- Install dependencies
pip install -r requirements.txt
- Create a
.env
file with the following variables:
DATABASE_URL=XXX
- Initialize the database
python -m sam_gov_scraper.reset_db
- Run the scraper
python -m sam_gov_scraper.scraper --max_workers=50
The Scraper works by scanning sam.gov search results. We do not use the explicit API, rather this uses the Web interface XHRs. This interface has a limit of 10000 results per query, regardless of page size. To work around this, we do an open query (no filters) and query by day. The scraper is re-entrant, with only minimal redundancy if stopped and restarted. It queries the DB for the oldest recorded opportunity (by modified date) and uses that day as the starting date. Opportunity IDs are read from the XHRs and added to a ThreadedExecutor.
A stack of workers (specified by --max_workers
) are used to process the opportunities.
It makes 2 requests for each opportunity:
- The XHR to get the opportunity details
- The XHR to get the attachments/links
During #1 we discover that some opportunities are not accessible for permission reasons. See: example With ~1% of opportunties processed, almost 12% are missing due to permissions.
We are currently not storing any info about the opportunities missing due to permissions.

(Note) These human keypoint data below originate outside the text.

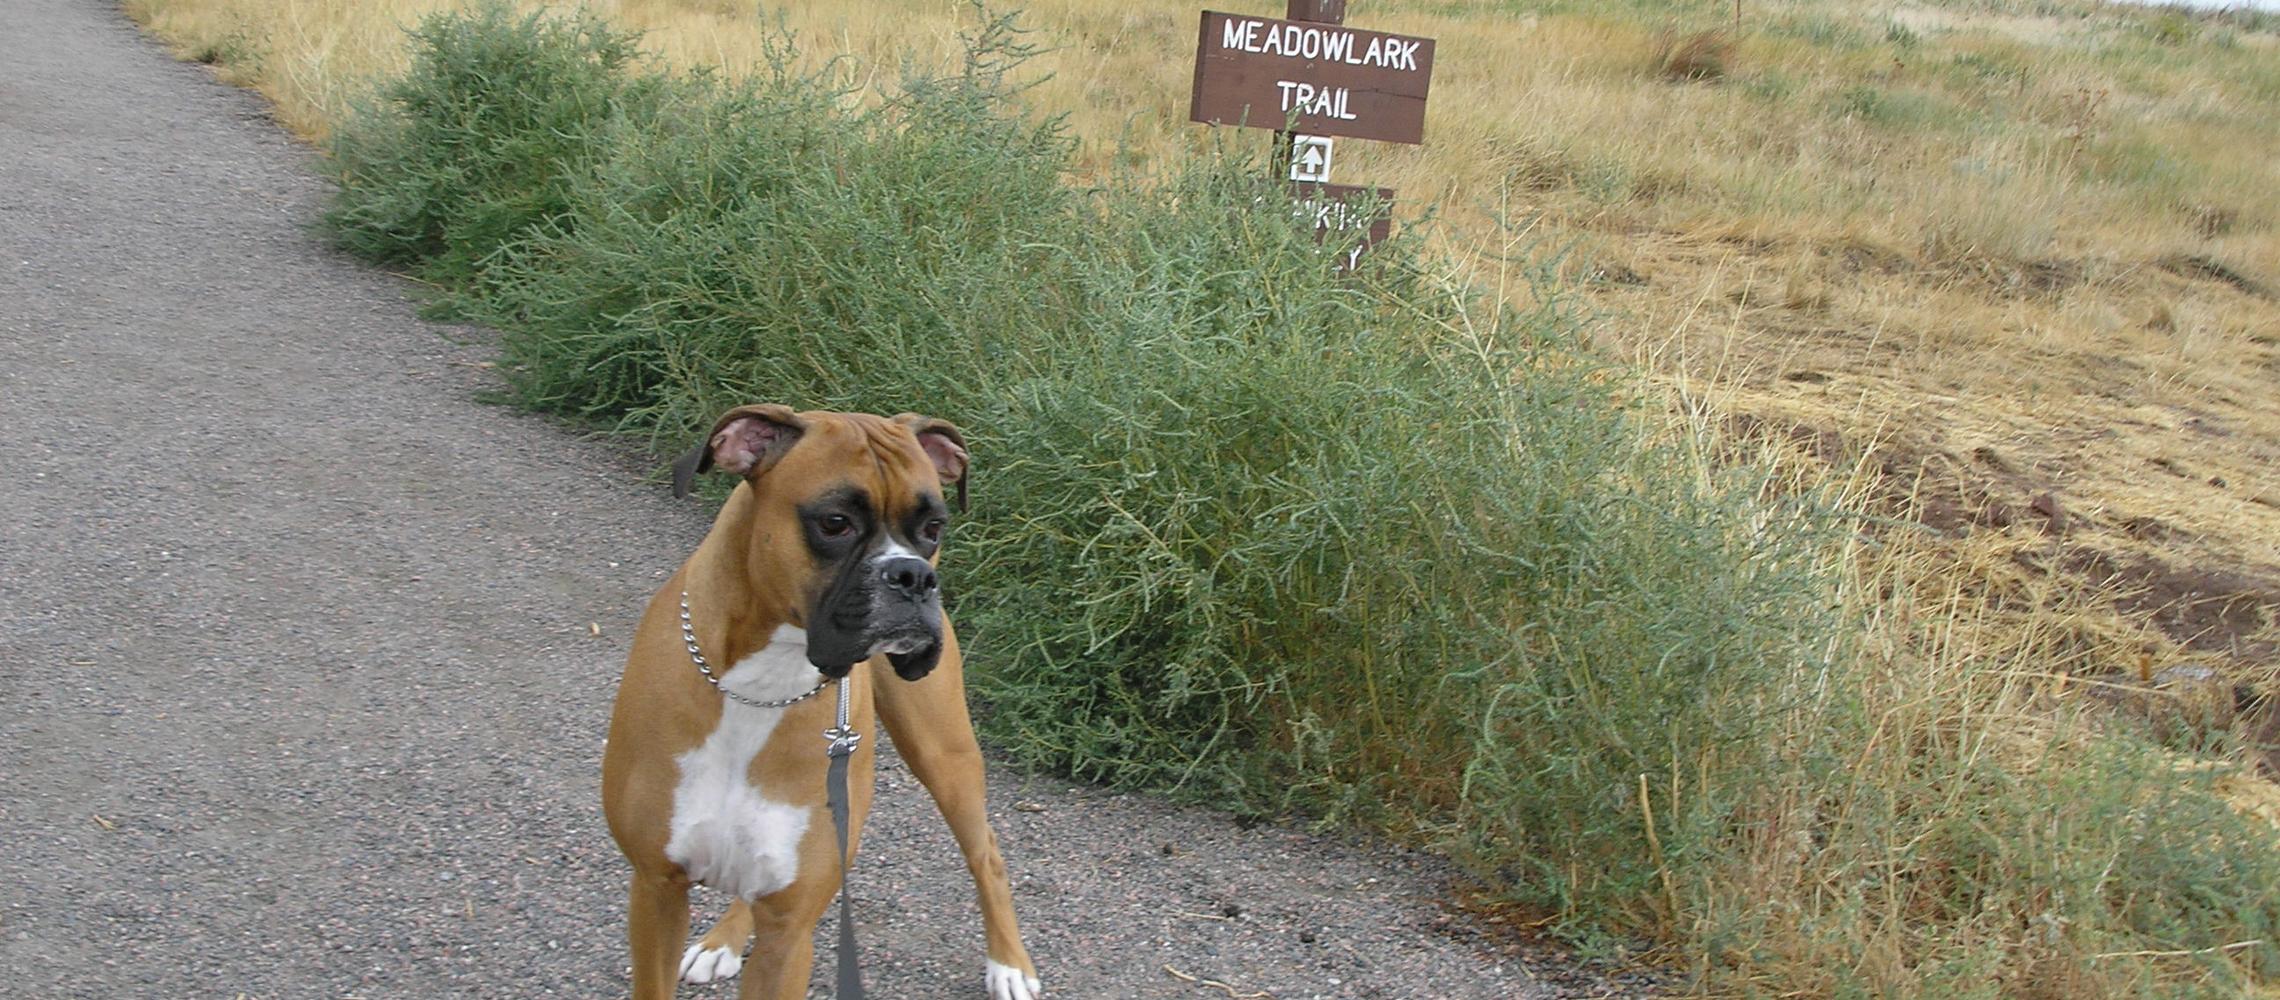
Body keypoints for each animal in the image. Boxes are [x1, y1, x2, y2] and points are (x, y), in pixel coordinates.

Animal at [602, 404, 1042, 999]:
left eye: (933, 528)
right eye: (835, 523)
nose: (913, 575)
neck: (760, 683)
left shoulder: (790, 935)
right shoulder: (656, 891)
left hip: (945, 754)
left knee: (986, 853)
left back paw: (1009, 965)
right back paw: (723, 942)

I've run the scaper with 50 workers. From my laptop it gets about 40rps. At that rate will take about 1.5 days to scrape all opportunities. I've seen the occasional 500 error from the server, so I don't want to run it any faster for fear that I will either break the server, or cause admins to do something to block my IP. NOTE: If you run this near US-EAST-1, the same # of workers will have a much higher RPS (and load on SAM.GOV).
The DB is a Postgresql database. I've used SqlAlchemy to interact with it. I plan to use Alembic to manage schema upgrades, though at this point it wasn't necessary.
The Schema is relatively simple. Links are normalized as are contractors. We only store the primary point of contact.